The unspeakable brutality and horrific nature of war continues in Ukraine, so far off on another side of the world that we have mostly become desensitized to the tragedy. But that can be said about so much.
No one seems certain yet of when 73-year old Albert Titov was able to get his family out of Ukraine, but it is said to have been recently. He was able to come to shores where bombs don't kill babies and soldiers don't rape children and streets don't turn red from so much blood being shed.
Titov ended up living on Galveston Island, where the elderly man enjoyed the relaxation of fishing, the gentle sounding calmness of waves lapping the shore, while dropping a line to catch something either for food or sport. In another age, Titov may have inspired Hemmingway to write a second novel about an old man and the sea, but that will never happen.

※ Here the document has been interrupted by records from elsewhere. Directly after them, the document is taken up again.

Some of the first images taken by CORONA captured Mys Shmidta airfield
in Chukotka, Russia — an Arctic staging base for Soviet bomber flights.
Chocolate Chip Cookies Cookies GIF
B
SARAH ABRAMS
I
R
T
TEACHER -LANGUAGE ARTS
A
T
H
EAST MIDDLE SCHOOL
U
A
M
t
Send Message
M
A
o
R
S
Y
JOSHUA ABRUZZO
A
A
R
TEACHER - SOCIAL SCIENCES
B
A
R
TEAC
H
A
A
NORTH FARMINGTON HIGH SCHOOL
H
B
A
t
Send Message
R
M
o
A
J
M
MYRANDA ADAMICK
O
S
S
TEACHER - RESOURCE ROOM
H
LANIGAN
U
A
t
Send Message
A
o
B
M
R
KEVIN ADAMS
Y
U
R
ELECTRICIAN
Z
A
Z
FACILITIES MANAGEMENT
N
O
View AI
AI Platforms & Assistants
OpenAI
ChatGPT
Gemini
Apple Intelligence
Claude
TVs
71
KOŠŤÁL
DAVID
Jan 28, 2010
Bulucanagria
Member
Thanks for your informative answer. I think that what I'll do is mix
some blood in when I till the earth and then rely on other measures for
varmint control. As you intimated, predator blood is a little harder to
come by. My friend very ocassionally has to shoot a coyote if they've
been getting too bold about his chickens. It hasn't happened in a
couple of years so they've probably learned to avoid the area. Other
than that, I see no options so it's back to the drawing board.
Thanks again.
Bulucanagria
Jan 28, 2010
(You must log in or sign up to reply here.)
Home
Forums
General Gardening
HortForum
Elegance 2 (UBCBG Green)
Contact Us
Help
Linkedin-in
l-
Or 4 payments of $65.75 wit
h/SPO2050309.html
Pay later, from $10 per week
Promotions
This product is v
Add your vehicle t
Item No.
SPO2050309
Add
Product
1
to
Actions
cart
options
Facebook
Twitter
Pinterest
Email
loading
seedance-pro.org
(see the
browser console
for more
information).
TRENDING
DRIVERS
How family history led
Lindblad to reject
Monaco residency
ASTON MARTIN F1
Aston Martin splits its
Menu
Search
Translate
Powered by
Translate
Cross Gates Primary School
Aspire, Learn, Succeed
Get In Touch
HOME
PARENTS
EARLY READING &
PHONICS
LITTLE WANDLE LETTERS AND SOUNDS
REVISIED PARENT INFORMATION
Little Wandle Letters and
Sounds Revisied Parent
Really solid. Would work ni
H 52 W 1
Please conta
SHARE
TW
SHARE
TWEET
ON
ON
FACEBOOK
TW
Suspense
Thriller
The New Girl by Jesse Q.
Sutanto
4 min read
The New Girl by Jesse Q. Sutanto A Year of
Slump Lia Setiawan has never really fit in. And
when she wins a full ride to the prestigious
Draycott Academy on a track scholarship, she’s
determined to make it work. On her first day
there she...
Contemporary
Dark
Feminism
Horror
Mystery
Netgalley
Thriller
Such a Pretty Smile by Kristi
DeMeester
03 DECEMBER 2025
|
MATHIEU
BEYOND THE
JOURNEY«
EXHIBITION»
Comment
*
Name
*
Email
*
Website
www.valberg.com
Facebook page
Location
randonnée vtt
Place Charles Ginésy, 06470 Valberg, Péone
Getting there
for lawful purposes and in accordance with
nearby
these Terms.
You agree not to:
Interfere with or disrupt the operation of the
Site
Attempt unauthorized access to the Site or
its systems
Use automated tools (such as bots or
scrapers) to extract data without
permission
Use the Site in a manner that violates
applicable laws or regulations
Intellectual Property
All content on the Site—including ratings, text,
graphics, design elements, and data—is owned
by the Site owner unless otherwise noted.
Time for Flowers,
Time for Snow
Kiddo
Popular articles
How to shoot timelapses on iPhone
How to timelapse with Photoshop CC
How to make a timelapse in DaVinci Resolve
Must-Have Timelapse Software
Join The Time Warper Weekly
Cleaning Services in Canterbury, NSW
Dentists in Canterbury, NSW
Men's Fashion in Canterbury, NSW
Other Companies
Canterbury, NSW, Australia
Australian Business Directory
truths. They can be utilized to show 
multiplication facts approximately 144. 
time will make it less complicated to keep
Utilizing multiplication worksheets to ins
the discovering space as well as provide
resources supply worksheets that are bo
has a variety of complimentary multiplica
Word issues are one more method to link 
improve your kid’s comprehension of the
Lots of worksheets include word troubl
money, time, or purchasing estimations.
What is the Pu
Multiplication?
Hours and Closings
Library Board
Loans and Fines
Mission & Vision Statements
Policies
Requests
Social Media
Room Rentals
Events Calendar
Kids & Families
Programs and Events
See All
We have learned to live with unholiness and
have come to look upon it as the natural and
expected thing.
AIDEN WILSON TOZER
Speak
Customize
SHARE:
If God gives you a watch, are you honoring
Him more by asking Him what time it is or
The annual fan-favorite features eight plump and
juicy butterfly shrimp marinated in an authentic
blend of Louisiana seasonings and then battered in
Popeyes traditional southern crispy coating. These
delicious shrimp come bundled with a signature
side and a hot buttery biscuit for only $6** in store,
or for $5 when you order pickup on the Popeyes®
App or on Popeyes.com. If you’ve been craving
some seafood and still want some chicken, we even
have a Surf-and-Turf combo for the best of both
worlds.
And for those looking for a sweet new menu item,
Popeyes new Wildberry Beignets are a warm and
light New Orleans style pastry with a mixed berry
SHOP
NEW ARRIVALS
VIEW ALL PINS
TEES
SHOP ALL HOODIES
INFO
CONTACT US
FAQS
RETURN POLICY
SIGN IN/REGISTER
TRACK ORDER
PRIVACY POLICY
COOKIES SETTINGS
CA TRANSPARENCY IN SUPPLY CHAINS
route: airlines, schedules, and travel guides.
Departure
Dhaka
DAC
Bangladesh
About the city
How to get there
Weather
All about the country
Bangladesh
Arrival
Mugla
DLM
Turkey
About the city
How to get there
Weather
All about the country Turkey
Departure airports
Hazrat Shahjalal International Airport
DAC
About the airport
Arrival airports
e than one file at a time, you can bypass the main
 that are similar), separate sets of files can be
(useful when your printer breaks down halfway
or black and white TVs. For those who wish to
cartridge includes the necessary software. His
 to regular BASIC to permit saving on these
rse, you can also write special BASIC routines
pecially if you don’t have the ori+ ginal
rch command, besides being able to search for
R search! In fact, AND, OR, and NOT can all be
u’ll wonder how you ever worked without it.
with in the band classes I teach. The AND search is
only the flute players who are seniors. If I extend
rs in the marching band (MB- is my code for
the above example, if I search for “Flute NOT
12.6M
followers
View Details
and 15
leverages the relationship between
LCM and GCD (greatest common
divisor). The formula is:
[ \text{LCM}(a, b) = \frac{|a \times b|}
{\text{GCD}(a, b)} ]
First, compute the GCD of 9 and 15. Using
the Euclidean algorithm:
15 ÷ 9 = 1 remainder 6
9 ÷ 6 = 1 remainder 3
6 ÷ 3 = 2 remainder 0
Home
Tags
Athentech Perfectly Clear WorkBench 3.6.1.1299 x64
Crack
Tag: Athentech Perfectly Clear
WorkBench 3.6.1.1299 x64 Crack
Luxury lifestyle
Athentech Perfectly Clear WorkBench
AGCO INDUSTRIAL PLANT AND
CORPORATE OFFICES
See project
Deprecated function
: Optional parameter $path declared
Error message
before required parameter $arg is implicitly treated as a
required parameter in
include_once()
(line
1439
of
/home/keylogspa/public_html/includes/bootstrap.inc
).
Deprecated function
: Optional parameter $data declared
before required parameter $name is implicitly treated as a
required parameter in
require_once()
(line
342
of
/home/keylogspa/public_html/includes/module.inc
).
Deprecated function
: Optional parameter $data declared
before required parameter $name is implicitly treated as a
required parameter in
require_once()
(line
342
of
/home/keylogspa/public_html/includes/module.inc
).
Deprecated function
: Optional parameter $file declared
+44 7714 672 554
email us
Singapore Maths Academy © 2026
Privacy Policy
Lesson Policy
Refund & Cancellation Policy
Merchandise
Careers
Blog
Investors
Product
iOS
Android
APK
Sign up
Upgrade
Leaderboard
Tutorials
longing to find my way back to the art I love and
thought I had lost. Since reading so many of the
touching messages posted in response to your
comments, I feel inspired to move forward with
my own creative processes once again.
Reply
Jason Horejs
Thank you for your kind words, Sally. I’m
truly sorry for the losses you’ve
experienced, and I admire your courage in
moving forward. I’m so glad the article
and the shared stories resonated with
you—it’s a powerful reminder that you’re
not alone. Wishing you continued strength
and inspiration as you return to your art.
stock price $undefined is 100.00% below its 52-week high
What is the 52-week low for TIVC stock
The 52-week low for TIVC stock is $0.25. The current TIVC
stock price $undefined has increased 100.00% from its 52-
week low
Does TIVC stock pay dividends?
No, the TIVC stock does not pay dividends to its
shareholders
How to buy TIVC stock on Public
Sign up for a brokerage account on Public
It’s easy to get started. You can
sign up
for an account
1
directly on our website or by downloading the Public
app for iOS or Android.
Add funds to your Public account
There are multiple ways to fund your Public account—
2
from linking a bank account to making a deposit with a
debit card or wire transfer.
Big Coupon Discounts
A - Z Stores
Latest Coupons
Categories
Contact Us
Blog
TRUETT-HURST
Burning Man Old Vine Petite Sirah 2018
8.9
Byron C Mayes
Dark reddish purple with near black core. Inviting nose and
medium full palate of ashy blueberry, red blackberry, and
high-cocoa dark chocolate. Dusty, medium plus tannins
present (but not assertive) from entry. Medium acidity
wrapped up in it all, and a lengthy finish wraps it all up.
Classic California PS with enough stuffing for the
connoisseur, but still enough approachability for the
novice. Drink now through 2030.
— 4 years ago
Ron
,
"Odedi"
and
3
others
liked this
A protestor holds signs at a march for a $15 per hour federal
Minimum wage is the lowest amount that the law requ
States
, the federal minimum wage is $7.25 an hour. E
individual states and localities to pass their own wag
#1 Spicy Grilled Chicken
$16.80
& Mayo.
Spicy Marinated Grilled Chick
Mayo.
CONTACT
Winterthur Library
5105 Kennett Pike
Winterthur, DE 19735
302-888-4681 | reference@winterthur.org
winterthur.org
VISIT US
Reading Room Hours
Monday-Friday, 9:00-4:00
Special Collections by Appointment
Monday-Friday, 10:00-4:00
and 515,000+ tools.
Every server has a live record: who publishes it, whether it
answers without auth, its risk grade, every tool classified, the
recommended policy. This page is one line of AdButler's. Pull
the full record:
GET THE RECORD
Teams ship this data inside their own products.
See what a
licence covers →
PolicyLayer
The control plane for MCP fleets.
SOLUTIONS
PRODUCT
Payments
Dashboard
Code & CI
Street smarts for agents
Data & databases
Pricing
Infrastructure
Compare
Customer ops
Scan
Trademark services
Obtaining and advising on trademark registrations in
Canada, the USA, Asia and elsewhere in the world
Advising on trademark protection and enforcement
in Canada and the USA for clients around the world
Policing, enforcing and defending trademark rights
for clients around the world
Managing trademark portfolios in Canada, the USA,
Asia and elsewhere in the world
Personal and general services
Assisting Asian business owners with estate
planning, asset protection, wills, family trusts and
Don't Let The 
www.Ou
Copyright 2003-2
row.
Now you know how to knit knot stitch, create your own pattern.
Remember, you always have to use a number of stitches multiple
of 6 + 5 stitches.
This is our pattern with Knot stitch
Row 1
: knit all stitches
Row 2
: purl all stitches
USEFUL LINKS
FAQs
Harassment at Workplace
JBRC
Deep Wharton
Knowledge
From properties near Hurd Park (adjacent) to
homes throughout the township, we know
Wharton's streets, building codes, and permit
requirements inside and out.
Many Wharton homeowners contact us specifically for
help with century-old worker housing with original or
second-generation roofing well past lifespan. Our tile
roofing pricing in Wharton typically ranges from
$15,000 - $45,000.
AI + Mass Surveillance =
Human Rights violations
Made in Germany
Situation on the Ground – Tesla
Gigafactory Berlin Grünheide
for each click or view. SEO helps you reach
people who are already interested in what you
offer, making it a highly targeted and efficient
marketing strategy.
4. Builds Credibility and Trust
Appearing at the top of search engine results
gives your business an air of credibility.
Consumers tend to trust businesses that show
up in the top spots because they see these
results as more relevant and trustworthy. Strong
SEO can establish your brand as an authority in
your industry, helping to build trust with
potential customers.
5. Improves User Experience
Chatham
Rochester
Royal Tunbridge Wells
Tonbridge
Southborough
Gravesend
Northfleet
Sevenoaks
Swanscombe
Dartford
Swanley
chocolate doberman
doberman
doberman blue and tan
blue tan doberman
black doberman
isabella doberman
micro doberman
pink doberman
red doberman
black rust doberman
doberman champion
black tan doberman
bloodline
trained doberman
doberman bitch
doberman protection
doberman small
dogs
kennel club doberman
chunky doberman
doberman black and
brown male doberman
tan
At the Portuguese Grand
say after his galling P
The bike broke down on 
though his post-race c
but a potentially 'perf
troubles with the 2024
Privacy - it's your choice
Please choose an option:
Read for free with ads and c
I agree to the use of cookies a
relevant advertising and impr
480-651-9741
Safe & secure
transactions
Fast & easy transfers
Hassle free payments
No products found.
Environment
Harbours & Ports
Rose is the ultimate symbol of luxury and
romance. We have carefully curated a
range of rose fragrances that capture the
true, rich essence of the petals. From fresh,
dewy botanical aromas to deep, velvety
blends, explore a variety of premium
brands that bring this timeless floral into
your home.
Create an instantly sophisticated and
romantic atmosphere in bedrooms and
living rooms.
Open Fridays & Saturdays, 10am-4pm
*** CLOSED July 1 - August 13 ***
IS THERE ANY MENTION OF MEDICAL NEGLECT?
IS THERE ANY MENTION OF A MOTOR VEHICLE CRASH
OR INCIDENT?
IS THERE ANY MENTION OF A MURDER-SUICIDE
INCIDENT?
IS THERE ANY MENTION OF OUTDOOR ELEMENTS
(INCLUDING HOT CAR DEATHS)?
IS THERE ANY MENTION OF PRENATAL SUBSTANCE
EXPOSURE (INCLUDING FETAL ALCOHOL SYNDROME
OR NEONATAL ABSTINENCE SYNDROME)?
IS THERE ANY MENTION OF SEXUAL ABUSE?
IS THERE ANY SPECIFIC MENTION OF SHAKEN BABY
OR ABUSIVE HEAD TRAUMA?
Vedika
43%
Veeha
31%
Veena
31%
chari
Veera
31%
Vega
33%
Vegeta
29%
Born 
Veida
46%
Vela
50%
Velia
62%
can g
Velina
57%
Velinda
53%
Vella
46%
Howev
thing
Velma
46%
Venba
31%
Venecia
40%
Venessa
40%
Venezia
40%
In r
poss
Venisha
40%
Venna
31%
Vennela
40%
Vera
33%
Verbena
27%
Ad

On Tuesday afternoon, January 17, at about 5:40, Albert Titov was viciously, repeatedly stabbed in the back six times by two Black men who fled in a white sedan, according to the Galveston police report. That's all they know. For the very long life that Titov lived, that is all we know.
There had been some light fog that day, the National Weather Service records. The high was 68. The sun set at 5:45 so the last of the day's rays were dancing like orange diamonds across the waves along the beachfront near Boddeker Road, we can imagine, when the 73 year man who had no doubt seen so much in his life cast off the last line before he was stabbed over and over and over and over again, presumably by people he did not know, for reasons we do not know or understand. He died in a hospital 40 minutes later, so we might presume he suffered, painfully.
Titov, we presume born in Ukraine, would have come into this life in a region ravaged by both the Soviets and the Nazi's in World War Two, though it was already a member of the United Nations by the year of his birth while his country was still controlled by the Soviet Union. After the fall of the Berlin Wall, on January 21 in 1990, 300,000 Ukrainians joined hands and formed a human chain from Kyiv to Lviv standing united for independence and we do not know if Titov was among them. Was he among the 90% of Ukrainians who voted for independence? We do not know what side he took, if any, during the Orange Revolution. The details of his whereabouts during the Russian invasion on February 22 last year are not included in the police report, but so little detail about the man is, as is almost always the case with police reports. They depersonalize victims, reducing lives to places and the exact time when their fortunes met its pitiful end.
Galveston police are asking anyone with information to call, as they generally do in police reports.
What value is there to a human life? What stories matter? Who was this murder victim and do we care? Another statistic. Another homicide. Another tragedy.